Selon le rapport du National Computer Virus Emergency Response Center, le Bureau des opérations d’accès sur mesure (TAO) de la NASA a infiltré les réseaux universitaires, pris le contrôle de dizaines de milliers d’appareils réseau et obtenu l’accès aux données techniques de base. Selon les rapports de l’agence chinoise, le Tao a également volé plus de 140 gigaoctets de données de grande valeur ces dernières années.

Cyberguerre entre la Chine et les États-Unis

En 2013, le Mandiat Report, une société américaine spécialisée dans la cybersécurité et la cybercriminalité, accusait l’Institut chinois de Shanghai, APT1, d’avoir intercepté des communications confidentielles. Les attaques de pirates informatiques contre Microsoft ont également été imputées au gouvernement chinois, qui aurait violé les systèmes de messagerie de Redmond. En réponse, Pékin a accusé l’année dernière Equation Group, un groupe de pirates informatiques qui fait partie de l’Agence américaine de sécurité nationale (NSA), d’utiliser une porte dérobée pour surveiller 45 pays.
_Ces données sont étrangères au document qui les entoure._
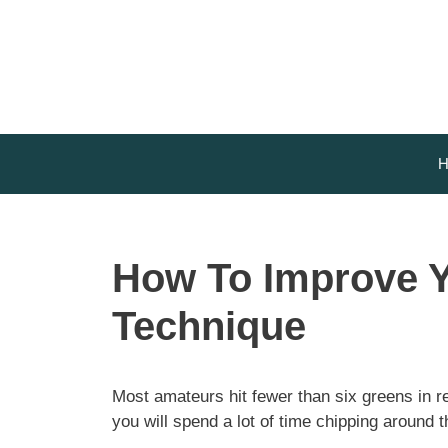
Skip
to
content
H
How To Improve Y
Technique
Most amateurs hit fewer than six greens in r
you will spend a lot of time chipping around 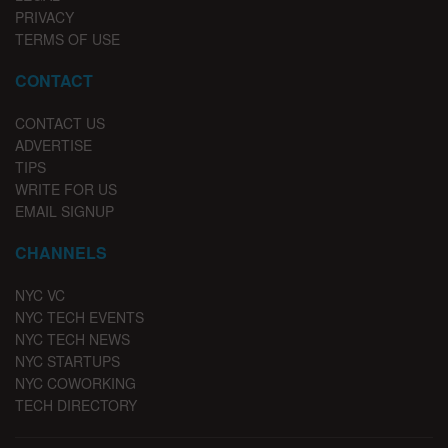
PRIVACY
TERMS OF USE
CONTACT
CONTACT US
ADVERTISE
TIPS
WRITE FOR US
EMAIL SIGNUP
CHANNELS
NYC VC
NYC TECH EVENTS
NYC TECH NEWS
NYC STARTUPS
NYC COWORKING
TECH DIRECTORY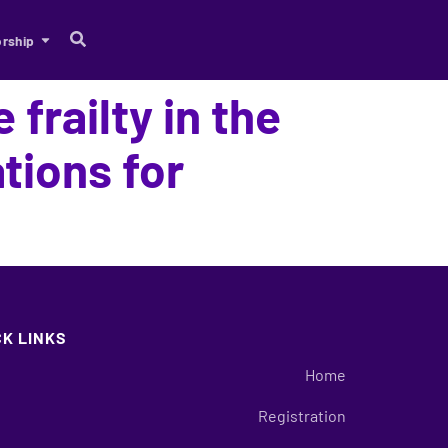
rship
 frailty in the
tions for
CK LINKS
Home
Registration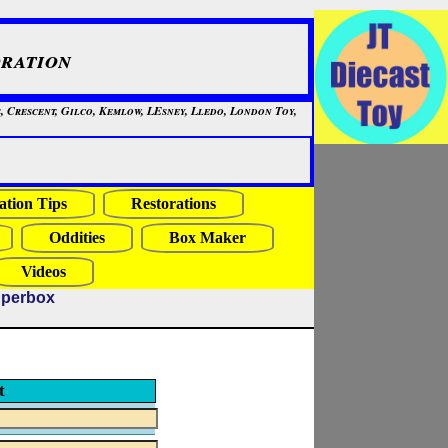
ration
, Crescent, Gilco, Kemlow, LEsney, Lledo, London Toy,
ation Tips
Restorations
Oddities
Box Maker
Videos
uperbox
t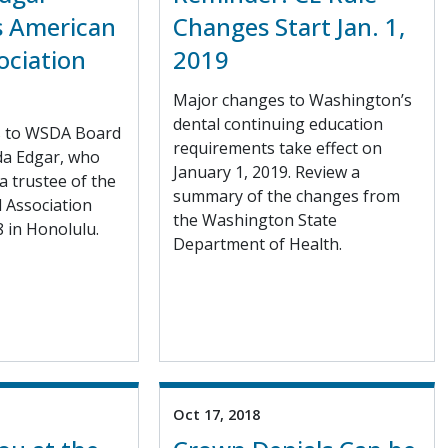
as American
Changes Start Jan. 1,
ociation
2019
Major changes to Washington’s
dental continuing education
s to WSDA Board
requirements take effect on
da Edgar, who
January 1, 2019. Review a
 a trustee of the
summary of the changes from
 Association
the Washington State
 in Honolulu.
Department of Health.
Oct 17, 2018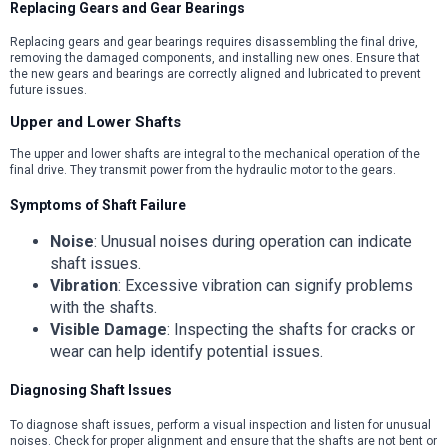
Replacing Gears and Gear Bearings
Replacing gears and gear bearings requires disassembling the final drive,
removing the damaged components, and installing new ones. Ensure that
the new gears and bearings are correctly aligned and lubricated to prevent
future issues.
Upper and Lower Shafts
The upper and lower shafts are integral to the mechanical operation of the
final drive. They transmit power from the hydraulic motor to the gears.
Symptoms of Shaft Failure
Noise
: Unusual noises during operation can indicate
shaft issues.
Vibration
: Excessive vibration can signify problems
with the shafts.
Visible Damage
: Inspecting the shafts for cracks or
wear can help identify potential issues.
Diagnosing Shaft Issues
To diagnose shaft issues, perform a visual inspection and listen for unusual
noises. Check for proper alignment and ensure that the shafts are not bent or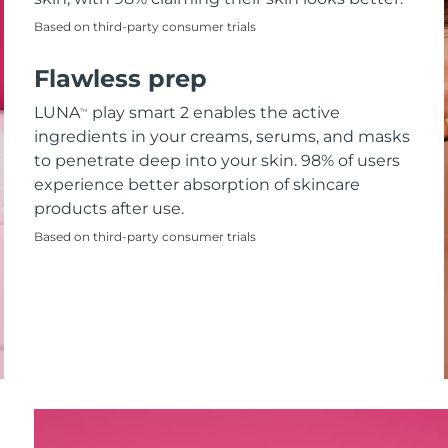
Based on third-party consumer trials
Flawless prep
LUNA
play smart 2 enables the active
TM
ingredients in your creams, serums, and masks
to penetrate deep into your skin. 98% of users
experience better absorption of skincare
products after use.
Based on third-party consumer trials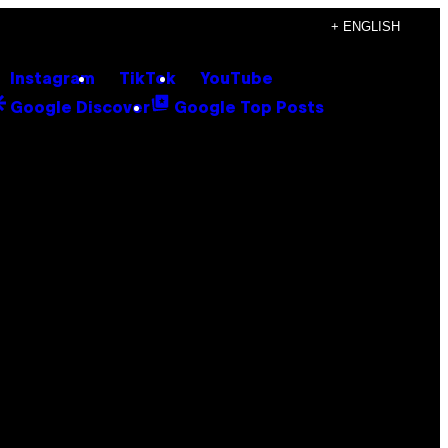
+ ENGLISH
Instagram
TikTok
YouTube
Google Discover
Google Top Posts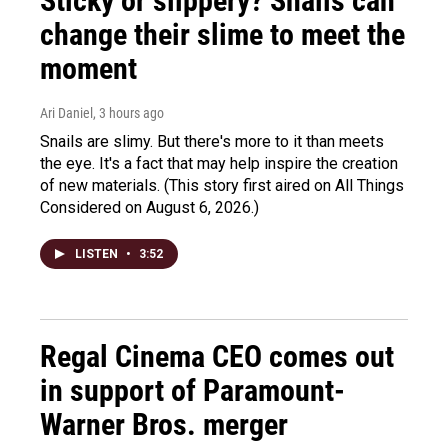
Sticky or slippery? Snails can
change their slime to meet the
moment
Ari Daniel
, 3 hours ago
Snails are slimy. But there's more to it than meets
the eye. It's a fact that may help inspire the creation
of new materials. (This story first aired on All Things
Considered on August 6, 2026.)
LISTEN
•
3:52
Regal Cinema CEO comes out
in support of Paramount-
Warner Bros. merger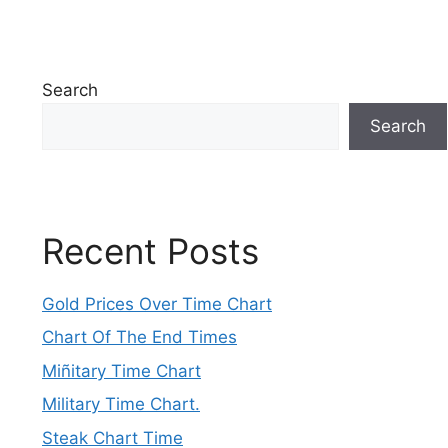
Search
Search
Recent Posts
Gold Prices Over Time Chart
Chart Of The End Times
Miñitary Time Chart
Military Time Chart.
Steak Chart Time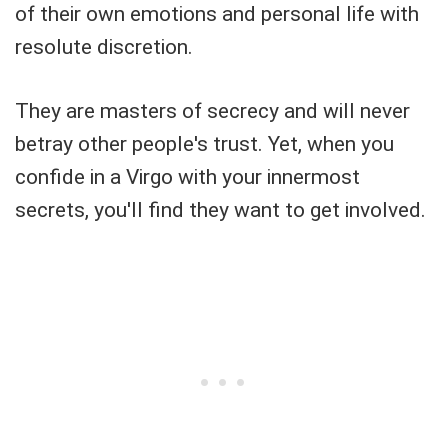
of their own emotions and personal life with
resolute discretion.
They are masters of secrecy and will never
betray other people's trust. Yet, when you
confide in a Virgo with your innermost
secrets, you'll find they want to get involved.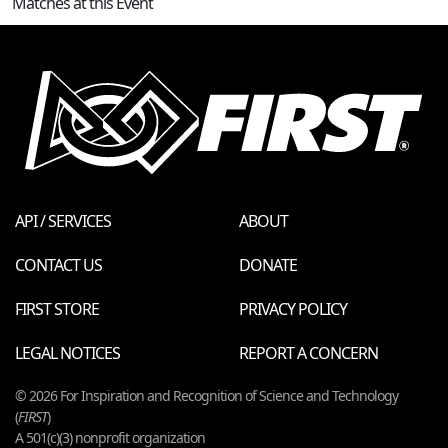
Matches at this Event
API / SERVICES
ABOUT
CONTACT US
DONATE
FIRST STORE
PRIVACY POLICY
LEGAL NOTICES
REPORT A CONCERN
© 2026 For Inspiration and Recognition of Science and Technology
(
FIRST
)
A 501(c)(3) nonprofit organization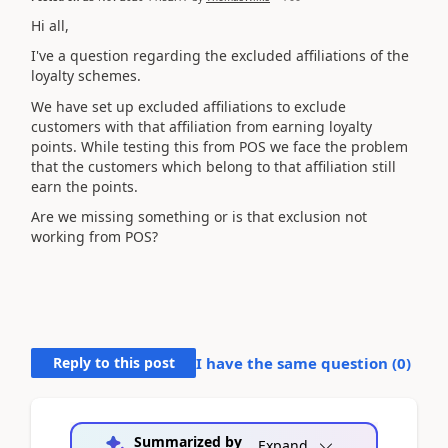
Hi all,
I've a question regarding the excluded affiliations of the
l
oyalty schemes.
We have set up excluded affiliations to exclude
customers with that affiliation from earning loyalty
points. While testing this from POS we face the problem
that the customers which belong to that affiliation still
earn the points.
Are we missing something or is that exclusion not
working from POS?
Reply to this post
I have the same question (
0
)
Summarized by
Expand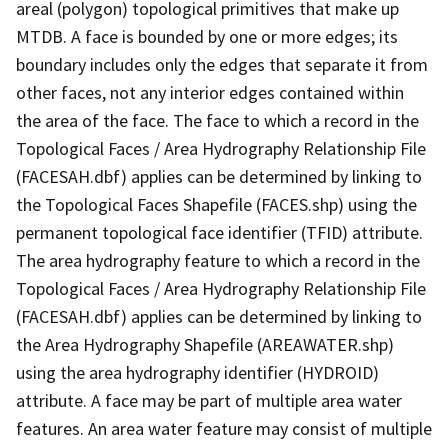
areal (polygon) topological primitives that make up
MTDB. A face is bounded by one or more edges; its
boundary includes only the edges that separate it from
other faces, not any interior edges contained within
the area of the face. The face to which a record in the
Topological Faces / Area Hydrography Relationship File
(FACESAH.dbf) applies can be determined by linking to
the Topological Faces Shapefile (FACES.shp) using the
permanent topological face identifier (TFID) attribute.
The area hydrography feature to which a record in the
Topological Faces / Area Hydrography Relationship File
(FACESAH.dbf) applies can be determined by linking to
the Area Hydrography Shapefile (AREAWATER.shp)
using the area hydrography identifier (HYDROID)
attribute. A face may be part of multiple area water
features. An area water feature may consist of multiple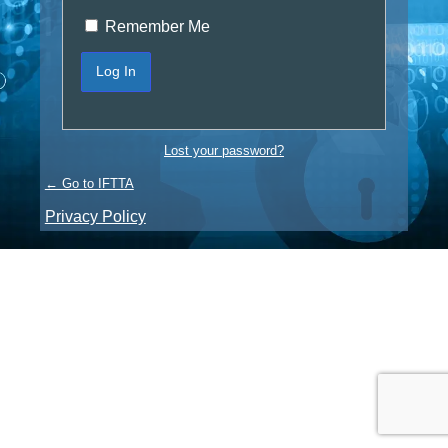
Remember Me
Lost your password?
← Go to IFTTA
Privacy Policy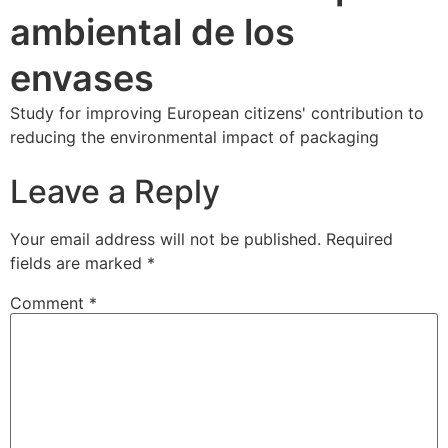
ambiental de los
envases
Study for improving European citizens' contribution to
reducing the environmental impact of packaging
Leave a Reply
Your email address will not be published.
Required
fields are marked
*
Comment
*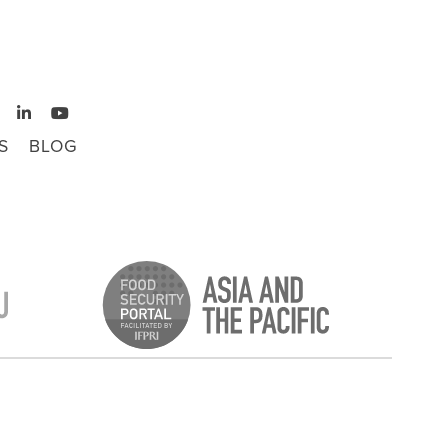
S
BLOG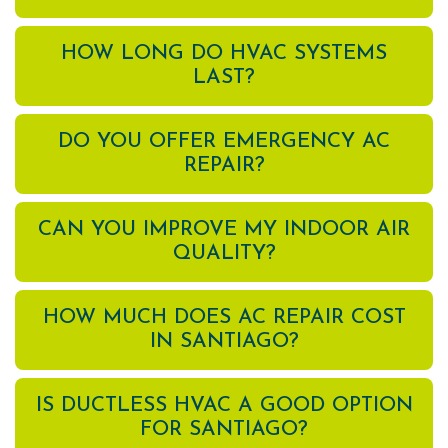
HOW LONG DO HVAC SYSTEMS
LAST?
DO YOU OFFER EMERGENCY AC
REPAIR?
CAN YOU IMPROVE MY INDOOR AIR
QUALITY?
HOW MUCH DOES AC REPAIR COST
IN SANTIAGO?
IS DUCTLESS HVAC A GOOD OPTION
FOR SANTIAGO?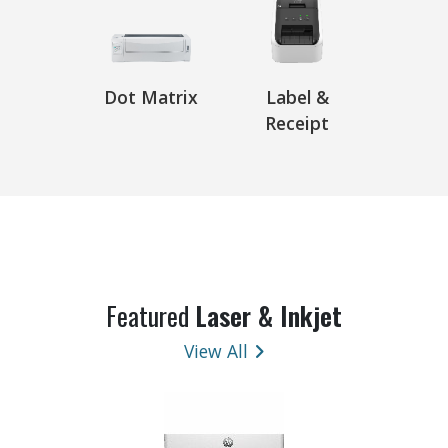
Dot Matrix
Label &
Receipt
Featured
Laser & Inkjet
View All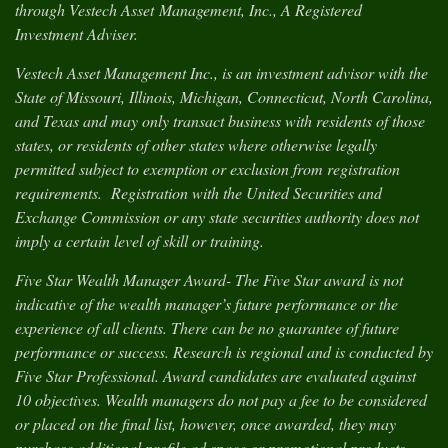
through Vestech Asset Management, Inc., A Registered
Investment Adviser.
Vestech Asset Management Inc., is an investment advisor with the
State of Missouri, Illinois, Michigan, Connecticut, North Carolina,
and Texas and may only transact business with residents of those
states, or residents of other states where otherwise legally
permitted subject to exemption or exclusion from registration
requirements. Registration with the United Securities and
Exchange Commission or any state securities authority does not
imply a certain level of skill or training.
Five Star Wealth Manager Award- The Five Star award is not
indicative of the wealth manager’s future performance or the
experience of all clients. There can be no guarantee of future
performance or success. Research is regional and is conducted by
Five Star Professional. Award candidates are evaluated against
10 objectives. Wealth managers do not pay a fee to be considered
or placed on the final list, however, once awarded, they may
purchase additional profile ad space or promotional products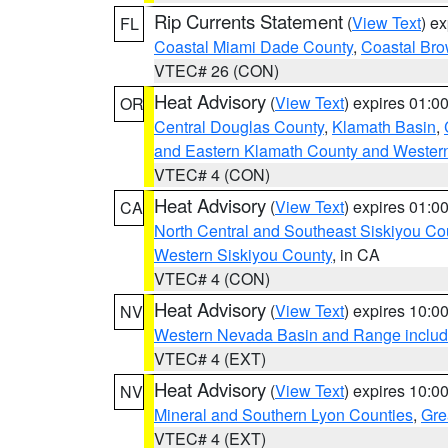
Rip Currents Statement
(
View Text
) e
FL
Coastal Miami Dade County
,
Coastal Bro
VTEC# 26 (CON)
Heat Advisory
(
View Text
) expires 01:
OR
Central Douglas County
,
Klamath Basin
,
and Eastern Klamath County and Wester
VTEC# 4 (CON)
Heat Advisory
(
View Text
) expires 01:
CA
North Central and Southeast Siskiyou Co
Western Siskiyou County
, in CA
VTEC# 4 (CON)
Heat Advisory
(
View Text
) expires 10:
NV
Western Nevada Basin and Range includ
VTEC# 4 (EXT)
Heat Advisory
(
View Text
) expires 10:
NV
Mineral and Southern Lyon Counties
,
Gre
VTEC# 4 (EXT)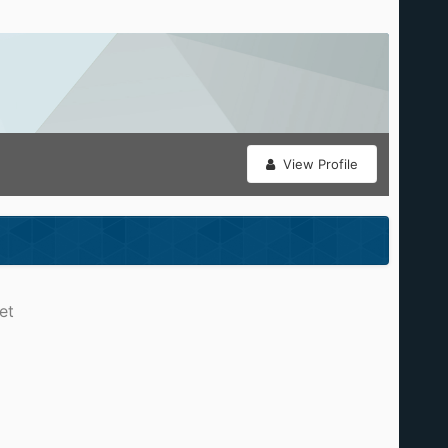
View Profile
et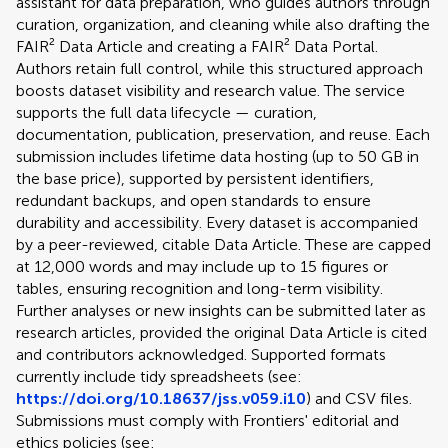
assistant for data preparation, who guides authors through
curation, organization, and cleaning while also drafting the
FAIR² Data Article and creating a FAIR² Data Portal.
Authors retain full control, while this structured approach
boosts dataset visibility and research value. The service
supports the full data lifecycle — curation,
documentation, publication, preservation, and reuse. Each
submission includes lifetime data hosting (up to 50 GB in
the base price), supported by persistent identifiers,
redundant backups, and open standards to ensure
durability and accessibility. Every dataset is accompanied
by a peer-reviewed, citable Data Article. These are capped
at 12,000 words and may include up to 15 figures or
tables, ensuring recognition and long-term visibility.
Further analyses or new insights can be submitted later as
research articles, provided the original Data Article is cited
and contributors acknowledged. Supported formats
currently include tidy spreadsheets (see:
https://doi.org/10.18637/jss.v059.i10
) and CSV files.
Submissions must comply with Frontiers' editorial and
ethics policies (see: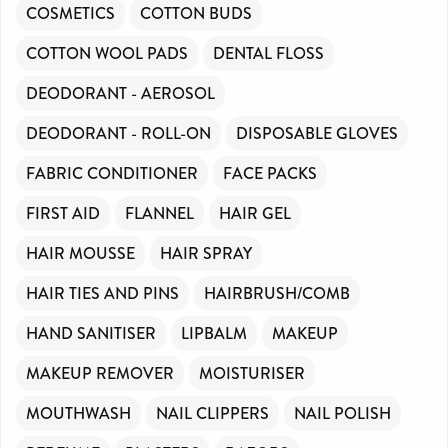
COSMETICS
COTTON BUDS
COTTON WOOL PADS
DENTAL FLOSS
DEODORANT - AEROSOL
DEODORANT - ROLL-ON
DISPOSABLE GLOVES
FABRIC CONDITIONER
FACE PACKS
FIRST AID
FLANNEL
HAIR GEL
HAIR MOUSSE
HAIR SPRAY
HAIR TIES AND PINS
HAIRBRUSH/COMB
HAND SANITISER
LIPBALM
MAKEUP
MAKEUP REMOVER
MOISTURISER
MOUTHWASH
NAIL CLIPPERS
NAIL POLISH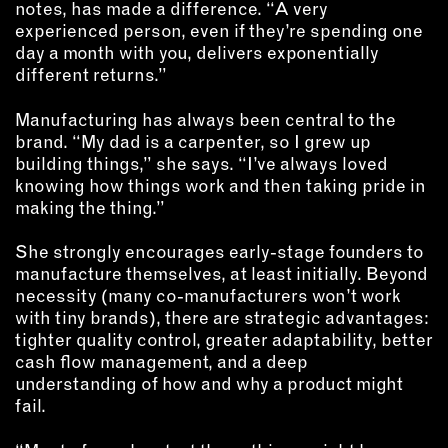
notes, has made a difference. “A very
experienced person, even if they’re spending one
day a month with you, delivers exponentially
different returns.”
Manufacturing has always been central to the
brand. “My dad is a carpenter, so I grew up
building things,” she says. “I’ve always loved
knowing how things work and then taking pride in
making the thing.”
She strongly encourages early-stage founders to
manufacture themselves, at least initially. Beyond
necessity (many co-manufacturers won’t work
with tiny brands), there are strategic advantages:
tighter quality control, greater adaptability, better
cash flow management, and a deep
understanding of how and why a product might
fail.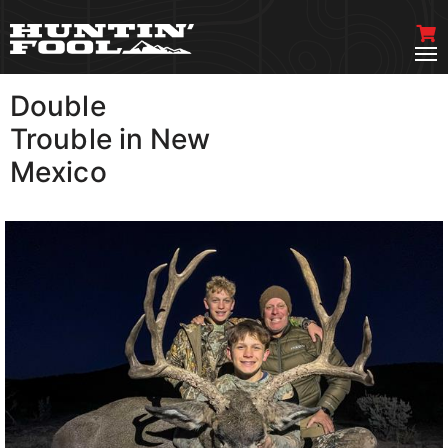
Double
VIEW MORE
Trouble in New
Mexico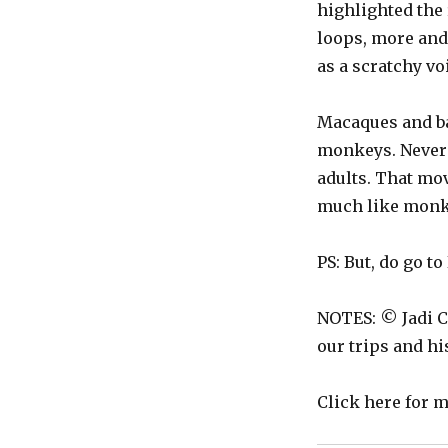
highlighted the
loops, more and 
as a scratchy vo
Macaques and ba
monkeys. Never 
adults. That mo
much like monk
PS: But, do go to 
NOTES: © Jadi C
our trips and h
Click here for 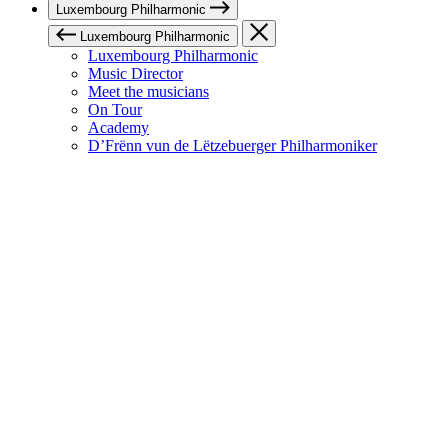
Luxembourg Philharmonic
Luxembourg Philharmonic
Luxembourg Philharmonic
Music Director
Meet the musicians
On Tour
Academy
D’Frënn vun de Lëtzebuerger Philharmoniker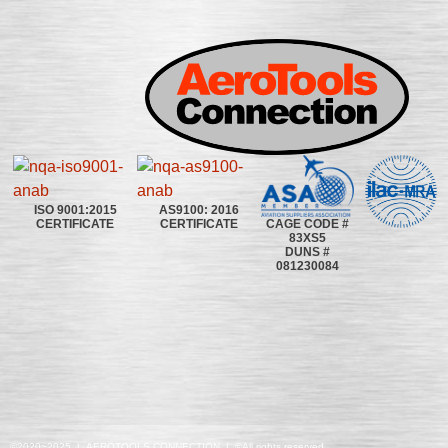
ISO 9001:2015
AS9100: 2016
CAGE CODE #
CERTIFICATE
CERTIFICATE
83XS5
DUNS #
081230084
©2020~2025 | AEROTOOLS CONNECTION | ©All rights reserved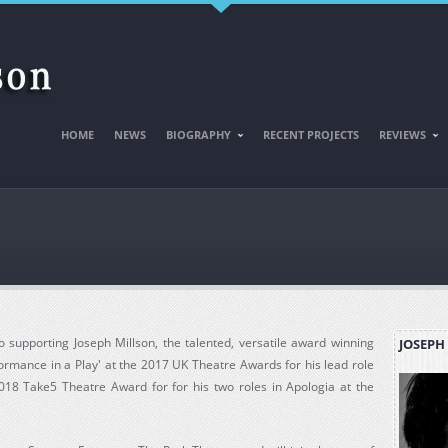
HOME
NEWS
BIOGRAPHY
RECENT PROJECTS
REVIEWS
 supporting Joseph Millson, the talented, versatile award winning
JOSEPH
formance in a Play' at the 2017 UK Theatre Awards for his lead role
018 Take5 Theatre Award for for his two roles in Apologia at the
En mars, la société chinoise de cybersécurité Qihoo 360 a toujours reproché à la NSA d’avoir volé des données critiques et d’avoir soutenu un groupe de pirates attaquant des entreprises chinoises. Le FBI, en réponse, a révélé qu’il ouvrait constamment (environ toutes les douze heures) de nouveaux dossiers pour contrecarrer les opérations de piratage de la Chine. La liste est longue. Une guerre souterraine pour le contrôle des données est en cours.